If Arcade Fire are still touring in 2035, their After the Singularity Tour show will probably look at lot like the rowdy acoustic hoedown long-lived Leeds, U.K.-by-way-of-Chicago art-punk archeologists The Mekons’ played at IOTA last night.
Since 1977, various iterations of this band, which began its career satirizing contemporaries The Clash, have registered nary a blip commercially as they’ve waded from safety-pin punk to alt-country to cobwebby British folk. Still they command fierce loyalty from, um, people who feel fiercely loyal to them. Who, on the evidence of last night’s turnout, are mostly men, aged 45 and up.
“We’re just in from Chicago and we’re very tired,” growled group’s amiably red-faced leader, songwriter/playwright/illustrator Jon Langford, as the eight players folded themselves onto stools around the club’s tiny stage. Woooo! But what followed was a blurry-edged, high-spirited 90 minutes of perfectly imperfect music and banter that managed to be funny rather than precious. When Tom Greenhalgh went missing when it was his turn to sing, Sally Timms covered by telling us about the time Sir Elton John hit her with his white Rolls Royce. It had a punchline and everything. Perhaps the secret to stage banter-success is to speak with a British accent and be very old.

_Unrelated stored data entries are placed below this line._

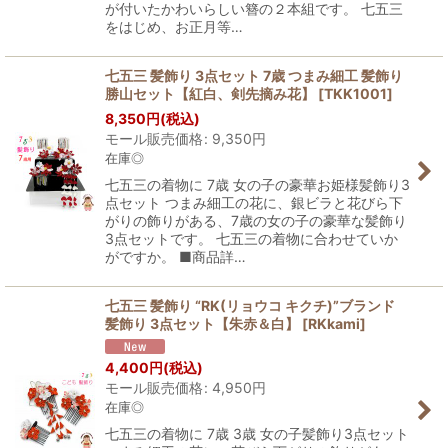
が付いたかわいらしい簪の２本組です。 七五三
をはじめ、お正月等…
七五三 髪飾り 3点セット 7歳 つまみ細工 髪飾り
勝山セット【紅白、剣先摘み花】
[
TKK1001
]
8,350
円
(税込)
モール販売価格
:
9,350
円
在庫◎
七五三の着物に 7歳 女の子の豪華お姫様髪飾り3
点セット つまみ細工の花に、銀ビラと花びら下
がりの飾りがある、7歳の女の子の豪華な髪飾り
3点セットです。 七五三の着物に合わせていか
がですか。 ■商品詳…
七五三 髪飾り “RK(リョウコ キクチ)”ブランド
髪飾り 3点セット【朱赤＆白】
[
RKkami
]
4,400
円
(税込)
モール販売価格
:
4,950
円
在庫◎
七五三の着物に 7歳 3歳 女の子髪飾り3点セット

The setlist was primarily devoted to the group’s new album Ancient and Modern, which seemed to be unfamiliar to most of us. But a cozy club like IOTA is an ideal place to become acquainted with new songs, and the sound mix let us hear Rico Bell’s accordion and Susie Honeyman’s fiddle, for instance, rather than just the guitar and drums. (There weren’t any. Percussionist Lu Edmonds kept time on a wood box.)
“My pedal is stuck on the Motorhead setting,” Langford joked after the perfervid opening march, “Thee Olde Trip to Jerusalem,” after which followed an hour of mostly new stuff. One exception was the classic weeper “The Letter,” which Sally Timms appropriated beautifully from Greenhalgh, who sang it on the Edge of the World record way back in 1986, and who seemed to take the mike under duress each time he was summoned to sing, though sing he did, a new one called “I Fall Asleep” and the “(Sometimes I Feel Like) Fletcher Christian” to close the set proper.
After retiring to IOTA’s “backstage”—-the cramped street-facing corner of the bar where the talent remains in full view of the audience—-the octet returned to shut things down with a set of crowdsourced standards, “Wild and Blue,” “Heaven and Back,” “Shanty,” and “Hard to Be Human Again.” Then they stuck around to hawk merch and shake hands. I scored an apparently tour-exclusive CD of mediocre-quality live recordings called meTunes. On the back cover, it says “Musical performances have been reformatted to allow more banter.” On the front it says, “This is exactly how music will be distributed in the future.”